ECM appealed, arguing that the district court erred in relying on Traffic Control in denying ECM’s motion for a preliminary injunction because the LLC membership sale that took place in this case was not an asset sale for which an employee must consent to the assignment of his or her employment agreement to the asset purchaser. Furthermore, ECM contends that the district court abused its discretion in determining that the requirements for a preliminary injunction were not met because there was insufficient evidence of irreparable harm.

The district court relied upon Traffic Control to conclude that the employment agreement was not assignable to FSRM absent a clause permitting the assignment because a new entity was introduced after the sale. ECM argued that HD Supply Facilities Maintenance, Ltd. v. Bymoen, 125 Nev. 200, 210 P.3d 183 (2009), and the case it primarily relied upon, Corporate Express Office Products, Inc. v. Phillips, 847 So. 2d 406 (Fla. 2003), provide that in the type of corporate transaction where 100 percent of the shares of a corporation are sold, the enforceability of any restrictive covenants are unaffected, because under such circumstances, there is no new employer. ECM further argued that the membership interest sale of an LLC, such as was conducted here, is equivalent to a stock sale in a corporation, not an asset sale as was the case in Traffic Control. The Nevada Supreme Court agreed and concluded that the 100-percent membership sale of the LLC that took place in this case was equivalent to the sale of 100 percent of the stock in a corporation. Neither transaction results in a new entity.

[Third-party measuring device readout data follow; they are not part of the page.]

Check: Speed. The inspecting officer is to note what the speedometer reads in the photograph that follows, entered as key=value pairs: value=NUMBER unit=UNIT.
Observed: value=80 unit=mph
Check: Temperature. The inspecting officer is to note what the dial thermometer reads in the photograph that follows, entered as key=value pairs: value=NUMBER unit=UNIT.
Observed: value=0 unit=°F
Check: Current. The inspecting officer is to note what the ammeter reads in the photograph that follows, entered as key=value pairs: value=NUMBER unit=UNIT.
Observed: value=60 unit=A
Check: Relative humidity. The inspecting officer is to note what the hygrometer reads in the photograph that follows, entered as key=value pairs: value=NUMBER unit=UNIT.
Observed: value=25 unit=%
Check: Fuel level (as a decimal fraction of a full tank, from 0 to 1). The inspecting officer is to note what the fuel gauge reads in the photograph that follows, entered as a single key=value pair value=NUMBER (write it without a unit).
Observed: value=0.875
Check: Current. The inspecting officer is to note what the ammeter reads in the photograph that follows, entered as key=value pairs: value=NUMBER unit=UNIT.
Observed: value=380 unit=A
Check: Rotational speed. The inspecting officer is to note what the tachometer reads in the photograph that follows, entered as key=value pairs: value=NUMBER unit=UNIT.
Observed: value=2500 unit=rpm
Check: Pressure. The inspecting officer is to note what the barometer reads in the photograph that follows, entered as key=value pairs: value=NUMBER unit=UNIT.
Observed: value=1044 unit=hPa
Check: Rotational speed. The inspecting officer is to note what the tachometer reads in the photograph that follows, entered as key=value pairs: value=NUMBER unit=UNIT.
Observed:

In HD Supply, the Court recognized that the rule of nonassignability of an employee’s covenant not to compete, articulated in Traffic Control, was limited to asset purchase transactions. Thus, the acquiring corporation in an asset purchase becomes, in effect, a wholly new employer, which makes it distinct from other corporate transactions, such as mergers, where the employer does not change.

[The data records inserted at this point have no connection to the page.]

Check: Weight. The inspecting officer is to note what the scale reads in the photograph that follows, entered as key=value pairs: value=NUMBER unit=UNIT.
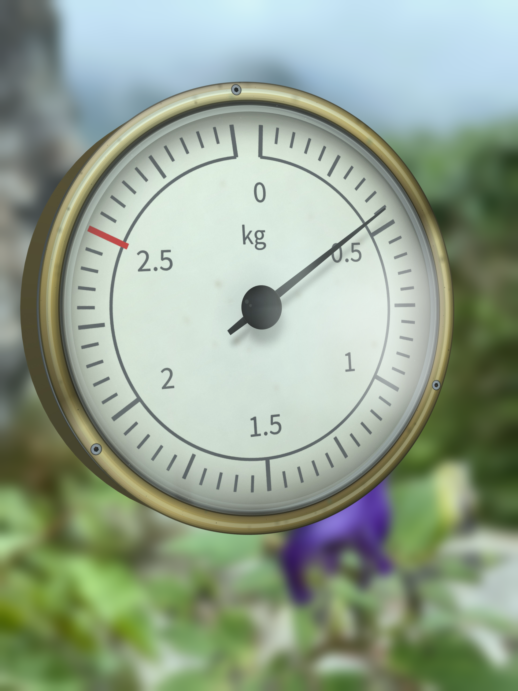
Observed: value=0.45 unit=kg
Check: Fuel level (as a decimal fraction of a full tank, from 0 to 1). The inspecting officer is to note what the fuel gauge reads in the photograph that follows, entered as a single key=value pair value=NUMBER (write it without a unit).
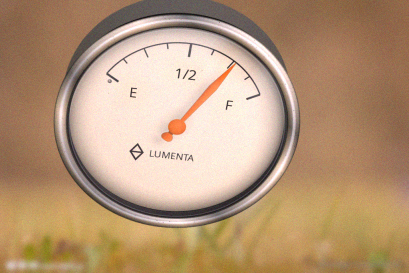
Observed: value=0.75
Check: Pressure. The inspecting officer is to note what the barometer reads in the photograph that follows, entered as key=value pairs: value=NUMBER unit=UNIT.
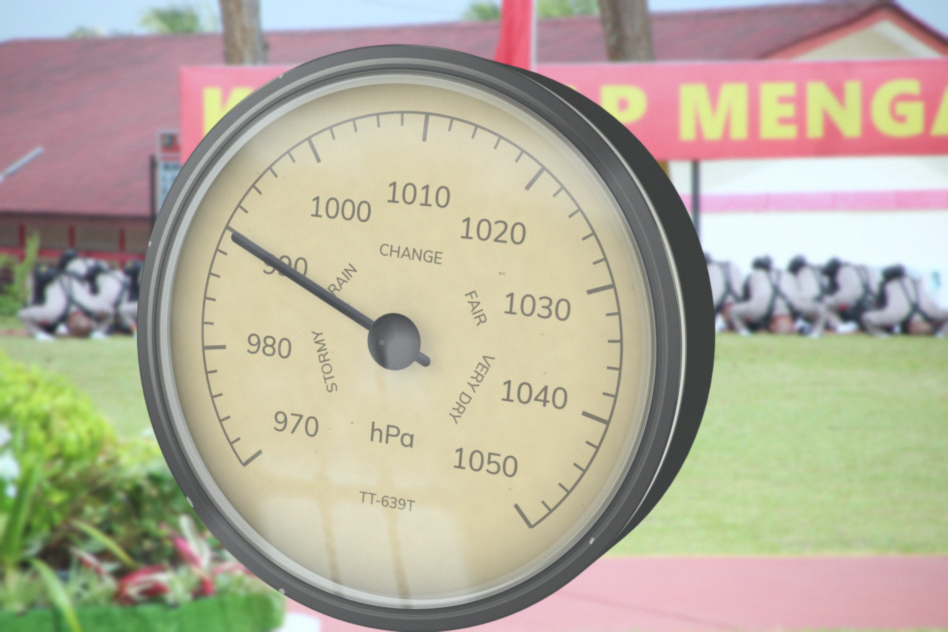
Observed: value=990 unit=hPa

In distinguishing between asset sales and mergers, the Court relied upon Corporate Express’s discussion of whether different forms of corporate transactions affect whether consent is necessary to effect a valid assignment of a covenant not to compete. The Corporate Express court explained that, unlike in asset sales where an entirely different entity is introduced into the equation, in a 100-percent stock sale there is no new entity because the existence of a corporate entity is not affected by changes in its ownership, and, instead, the corporation whose stock is acquired continues in existence, even though there may be a change in its management.

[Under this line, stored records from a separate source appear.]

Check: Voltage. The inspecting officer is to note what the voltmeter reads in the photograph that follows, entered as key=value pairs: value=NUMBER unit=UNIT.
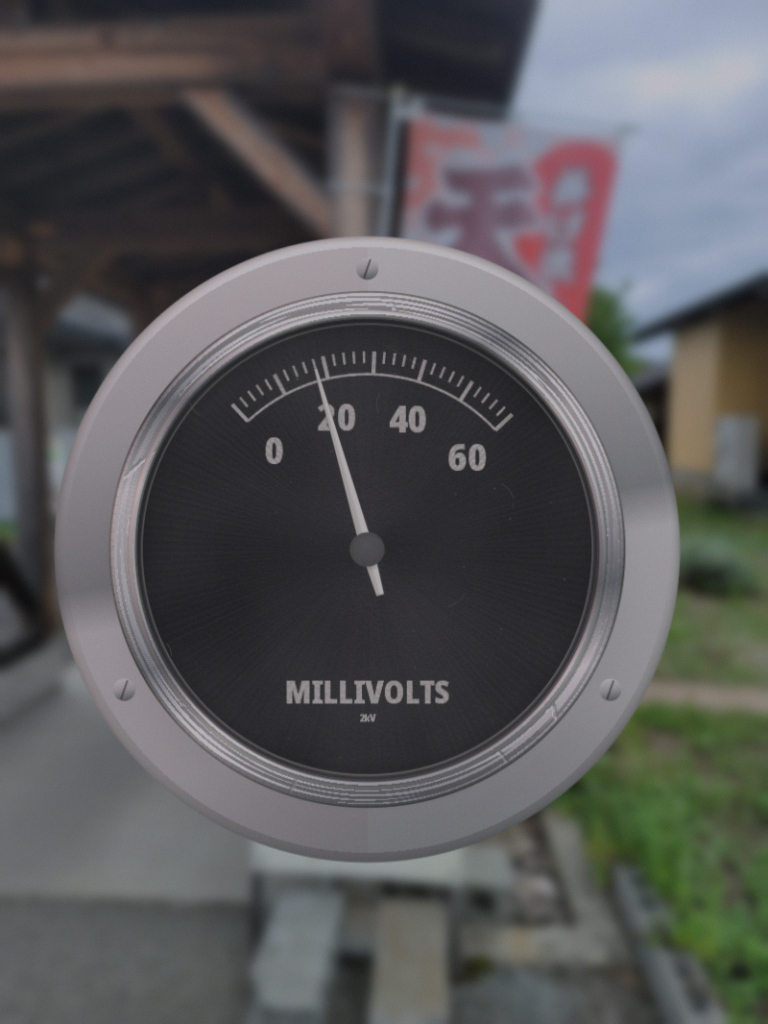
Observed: value=18 unit=mV
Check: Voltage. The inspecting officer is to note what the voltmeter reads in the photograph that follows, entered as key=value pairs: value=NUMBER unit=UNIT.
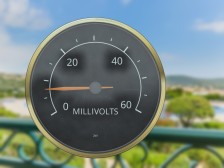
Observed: value=7.5 unit=mV
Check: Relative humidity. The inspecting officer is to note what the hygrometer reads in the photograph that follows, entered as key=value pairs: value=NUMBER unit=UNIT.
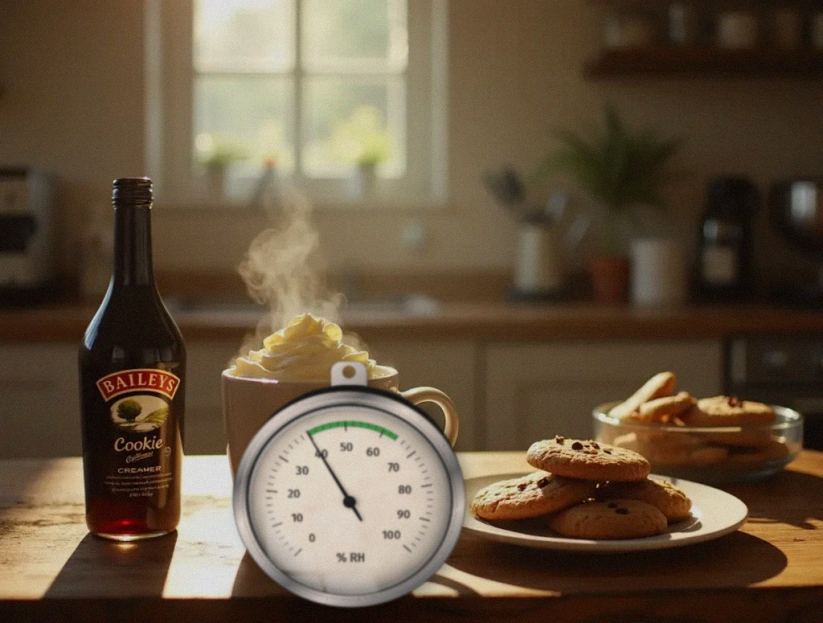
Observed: value=40 unit=%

In this case, there was not a 100-percent stock sale, but rather a 100-percent membership sale of an LLC. Gilmore contended that a 100-percent membership sale of an LLC is more equivalent to an asset sale than a stock sale. Gilmore pointed out that NRS 86.091, the Nevada statutes on LLCs, never use the word “stock” but instead purposefully define a new term, “member’s interest.” The Court disagreed.

A member’s interest is defined as a share of the economic interests in a limited-liability company, including profits, losses and distributions of assets. LLCs, like corporations, have perpetual existence and are distinct from their managers and members. The Court explained that those features mandate that the Court treat assignability of employment agreements in a sale of the LLC membership interests like it treats assignability of employment agreements in a stock sale. Even after the sale, the same employer exists. Thus, as no new entity is introduced and the LLC continues in existence after the acquisition of a 100-percent membership interest, the reasoning from Corporate Express would similarly be applied in Nevada to the sale of LLC membership interests. Accordingly, the Court concluded that the district court erred in relying on Traffic Control to deny ECM’s motion for a preliminary injunction because Gilmore’s employment agreement was enforceable by ECM without an assignment clause.